## Your task
Only the pictures are to be omitted; every entry beneath should otherwise be duplicated exactly.

___

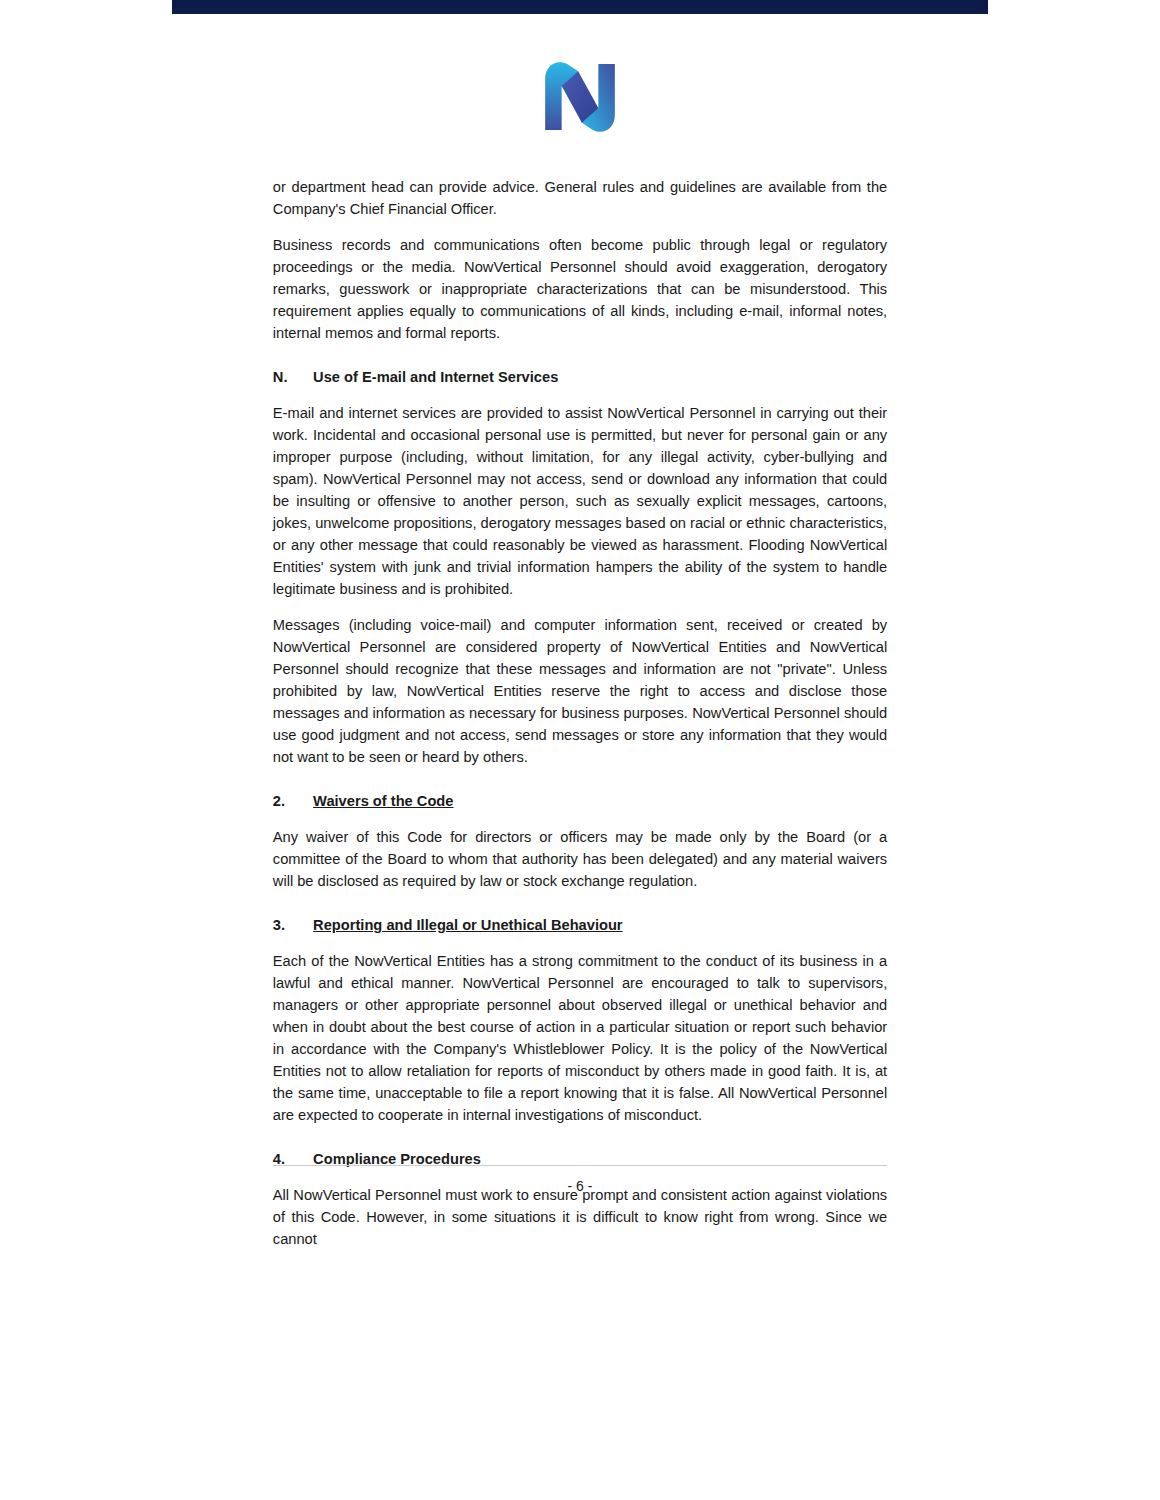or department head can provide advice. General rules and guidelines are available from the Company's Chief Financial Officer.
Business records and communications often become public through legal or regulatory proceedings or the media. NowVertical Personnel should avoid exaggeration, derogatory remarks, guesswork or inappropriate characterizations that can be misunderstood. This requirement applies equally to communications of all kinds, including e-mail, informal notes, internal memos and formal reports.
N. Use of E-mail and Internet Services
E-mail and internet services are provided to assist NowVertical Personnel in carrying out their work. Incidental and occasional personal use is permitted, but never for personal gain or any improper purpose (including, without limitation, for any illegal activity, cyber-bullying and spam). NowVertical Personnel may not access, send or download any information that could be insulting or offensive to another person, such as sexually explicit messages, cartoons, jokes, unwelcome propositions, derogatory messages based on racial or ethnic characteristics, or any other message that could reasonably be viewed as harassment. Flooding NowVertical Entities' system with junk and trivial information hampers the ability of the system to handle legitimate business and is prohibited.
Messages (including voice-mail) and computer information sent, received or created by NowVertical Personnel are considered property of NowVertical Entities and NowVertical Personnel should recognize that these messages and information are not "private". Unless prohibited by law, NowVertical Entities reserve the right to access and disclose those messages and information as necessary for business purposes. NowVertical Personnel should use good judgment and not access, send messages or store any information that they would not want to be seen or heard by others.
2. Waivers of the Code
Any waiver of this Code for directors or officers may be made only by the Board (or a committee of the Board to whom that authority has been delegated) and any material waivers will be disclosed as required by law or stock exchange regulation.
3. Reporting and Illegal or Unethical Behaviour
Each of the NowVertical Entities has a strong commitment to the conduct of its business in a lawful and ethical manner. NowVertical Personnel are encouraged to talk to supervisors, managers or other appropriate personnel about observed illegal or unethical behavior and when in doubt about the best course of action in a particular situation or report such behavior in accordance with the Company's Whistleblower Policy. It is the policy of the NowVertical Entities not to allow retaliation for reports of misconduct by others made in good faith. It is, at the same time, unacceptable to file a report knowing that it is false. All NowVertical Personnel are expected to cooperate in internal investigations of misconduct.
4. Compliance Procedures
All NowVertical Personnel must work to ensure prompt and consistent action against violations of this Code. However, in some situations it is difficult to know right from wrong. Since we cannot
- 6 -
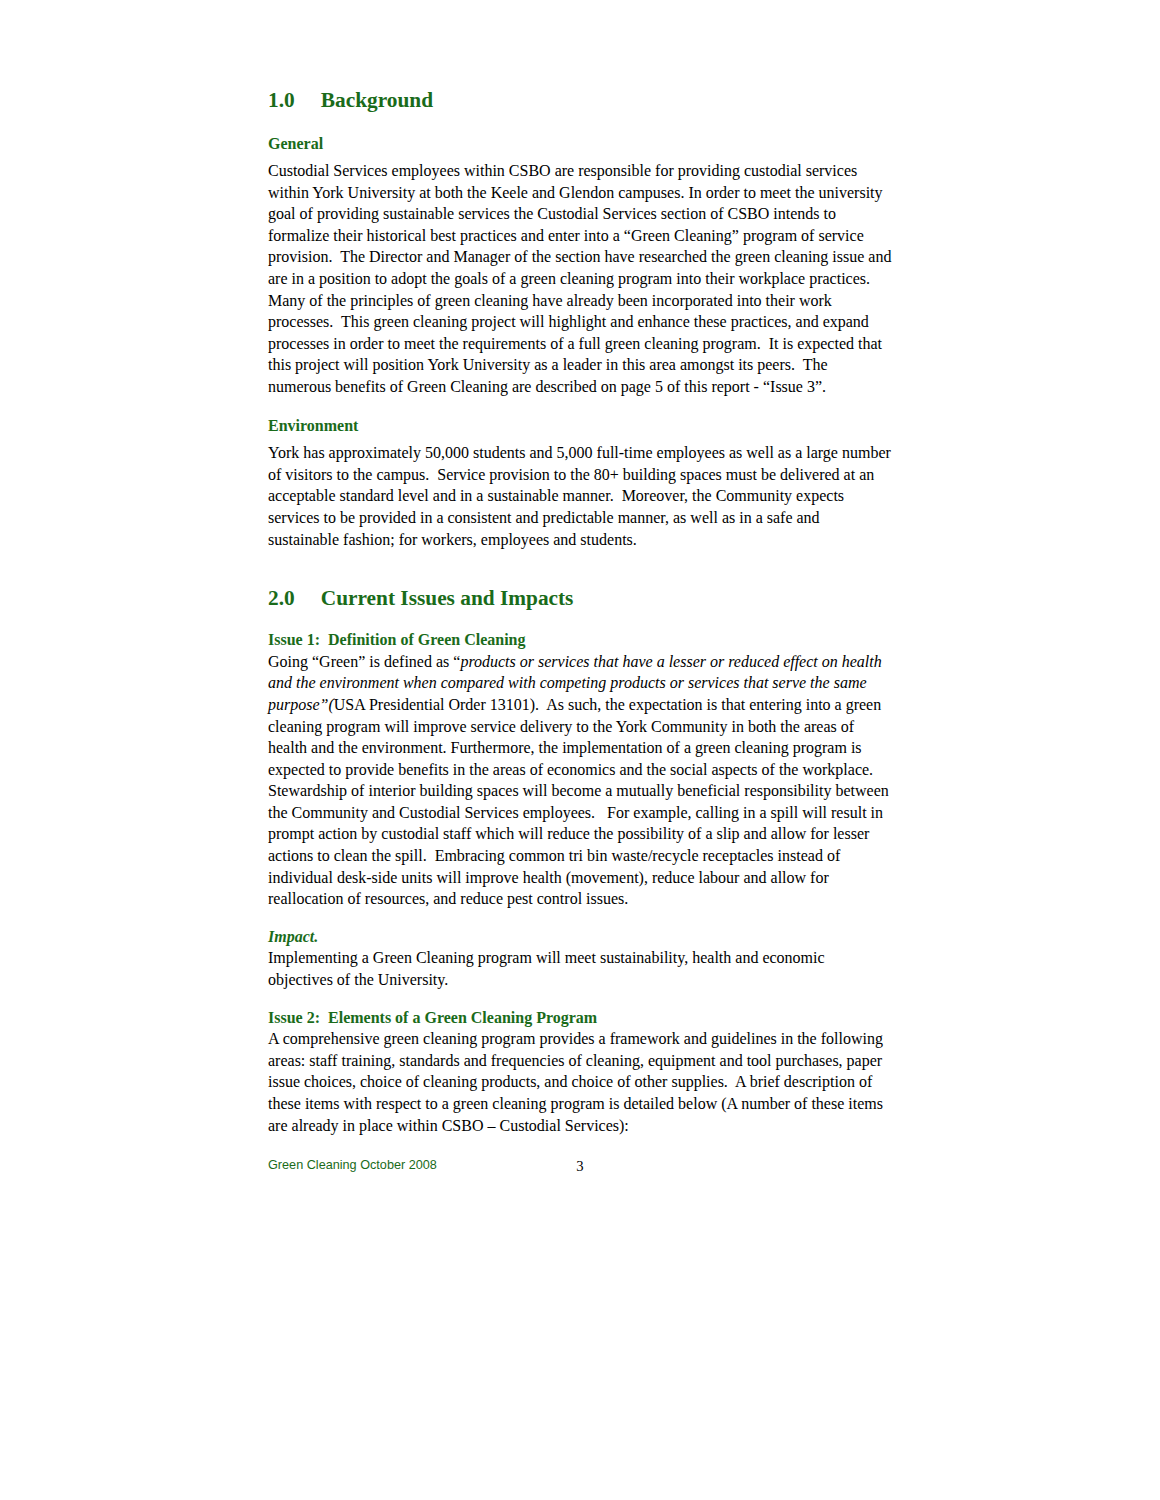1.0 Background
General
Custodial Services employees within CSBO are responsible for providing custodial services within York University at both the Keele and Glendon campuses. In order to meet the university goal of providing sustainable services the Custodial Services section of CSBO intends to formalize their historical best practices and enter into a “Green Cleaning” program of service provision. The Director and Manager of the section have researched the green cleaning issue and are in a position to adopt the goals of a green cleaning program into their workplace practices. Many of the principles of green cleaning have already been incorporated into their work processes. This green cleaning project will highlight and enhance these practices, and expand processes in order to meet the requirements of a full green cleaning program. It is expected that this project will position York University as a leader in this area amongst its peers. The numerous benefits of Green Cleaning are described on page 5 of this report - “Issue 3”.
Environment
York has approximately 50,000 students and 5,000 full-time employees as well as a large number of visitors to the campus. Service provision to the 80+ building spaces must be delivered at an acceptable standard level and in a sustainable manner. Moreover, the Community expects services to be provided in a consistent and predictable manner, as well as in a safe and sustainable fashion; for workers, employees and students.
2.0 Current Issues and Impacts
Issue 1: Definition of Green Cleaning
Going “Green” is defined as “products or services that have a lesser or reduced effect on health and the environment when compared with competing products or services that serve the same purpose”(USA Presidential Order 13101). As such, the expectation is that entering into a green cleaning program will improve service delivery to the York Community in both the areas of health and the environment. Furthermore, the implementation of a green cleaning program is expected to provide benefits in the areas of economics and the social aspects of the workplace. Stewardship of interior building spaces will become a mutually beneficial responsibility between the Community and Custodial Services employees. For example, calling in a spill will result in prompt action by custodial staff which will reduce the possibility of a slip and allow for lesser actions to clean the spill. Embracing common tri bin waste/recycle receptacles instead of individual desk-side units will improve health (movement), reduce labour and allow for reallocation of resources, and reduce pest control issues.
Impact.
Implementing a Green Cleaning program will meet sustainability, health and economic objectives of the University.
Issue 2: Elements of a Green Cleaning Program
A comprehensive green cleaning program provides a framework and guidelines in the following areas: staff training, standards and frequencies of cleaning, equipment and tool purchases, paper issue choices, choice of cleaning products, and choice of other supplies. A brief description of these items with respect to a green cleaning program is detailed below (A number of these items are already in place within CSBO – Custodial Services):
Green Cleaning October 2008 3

___

## Response to the task
or department head can provide advice. General rules and guidelines are available from the Company's Chief Financial Officer.
Business records and communications often become public through legal or regulatory proceedings or the media. NowVertical Personnel should avoid exaggeration, derogatory remarks, guesswork or inappropriate characterizations that can be misunderstood. This requirement applies equally to communications of all kinds, including e-mail, informal notes, internal memos and formal reports.
N. Use of E-mail and Internet Services
E-mail and internet services are provided to assist NowVertical Personnel in carrying out their work. Incidental and occasional personal use is permitted, but never for personal gain or any improper purpose (including, without limitation, for any illegal activity, cyber-bullying and spam). NowVertical Personnel may not access, send or download any information that could be insulting or offensive to another person, such as sexually explicit messages, cartoons, jokes, unwelcome propositions, derogatory messages based on racial or ethnic characteristics, or any other message that could reasonably be viewed as harassment. Flooding NowVertical Entities' system with junk and trivial information hampers the ability of the system to handle legitimate business and is prohibited.
Messages (including voice-mail) and computer information sent, received or created by NowVertical Personnel are considered property of NowVertical Entities and NowVertical Personnel should recognize that these messages and information are not "private". Unless prohibited by law, NowVertical Entities reserve the right to access and disclose those messages and information as necessary for business purposes. NowVertical Personnel should use good judgment and not access, send messages or store any information that they would not want to be seen or heard by others.
2. Waivers of the Code
Any waiver of this Code for directors or officers may be made only by the Board (or a committee of the Board to whom that authority has been delegated) and any material waivers will be disclosed as required by law or stock exchange regulation.
3. Reporting and Illegal or Unethical Behaviour
Each of the NowVertical Entities has a strong commitment to the conduct of its business in a lawful and ethical manner. NowVertical Personnel are encouraged to talk to supervisors, managers or other appropriate personnel about observed illegal or unethical behavior and when in doubt about the best course of action in a particular situation or report such behavior in accordance with the Company's Whistleblower Policy. It is the policy of the NowVertical Entities not to allow retaliation for reports of misconduct by others made in good faith. It is, at the same time, unacceptable to file a report knowing that it is false. All NowVertical Personnel are expected to cooperate in internal investigations of misconduct.
4. Compliance Procedures
All NowVertical Personnel must work to ensure prompt and consistent action against violations of this Code. However, in some situations it is difficult to know right from wrong. Since we cannot
- 6 -
1.0 Background
General
Custodial Services employees within CSBO are responsible for providing custodial services within York University at both the Keele and Glendon campuses. In order to meet the university goal of providing sustainable services the Custodial Services section of CSBO intends to formalize their historical best practices and enter into a “Green Cleaning” program of service provision. The Director and Manager of the section have researched the green cleaning issue and are in a position to adopt the goals of a green cleaning program into their workplace practices. Many of the principles of green cleaning have already been incorporated into their work processes. This green cleaning project will highlight and enhance these practices, and expand processes in order to meet the requirements of a full green cleaning program. It is expected that this project will position York University as a leader in this area amongst its peers. The numerous benefits of Green Cleaning are described on page 5 of this report - “Issue 3”.
Environment
York has approximately 50,000 students and 5,000 full-time employees as well as a large number of visitors to the campus. Service provision to the 80+ building spaces must be delivered at an acceptable standard level and in a sustainable manner. Moreover, the Community expects services to be provided in a consistent and predictable manner, as well as in a safe and sustainable fashion; for workers, employees and students.
2.0 Current Issues and Impacts
Issue 1: Definition of Green Cleaning
Going “Green” is defined as “products or services that have a lesser or reduced effect on health and the environment when compared with competing products or services that serve the same purpose”(USA Presidential Order 13101). As such, the expectation is that entering into a green cleaning program will improve service delivery to the York Community in both the areas of health and the environment. Furthermore, the implementation of a green cleaning program is expected to provide benefits in the areas of economics and the social aspects of the workplace. Stewardship of interior building spaces will become a mutually beneficial responsibility between the Community and Custodial Services employees. For example, calling in a spill will result in prompt action by custodial staff which will reduce the possibility of a slip and allow for lesser actions to clean the spill. Embracing common tri bin waste/recycle receptacles instead of individual desk-side units will improve health (movement), reduce labour and allow for reallocation of resources, and reduce pest control issues.
Impact.
Implementing a Green Cleaning program will meet sustainability, health and economic objectives of the University.
Issue 2: Elements of a Green Cleaning Program
A comprehensive green cleaning program provides a framework and guidelines in the following areas: staff training, standards and frequencies of cleaning, equipment and tool purchases, paper issue choices, choice of cleaning products, and choice of other supplies. A brief description of these items with respect to a green cleaning program is detailed below (A number of these items are already in place within CSBO – Custodial Services):
Green Cleaning October 2008 3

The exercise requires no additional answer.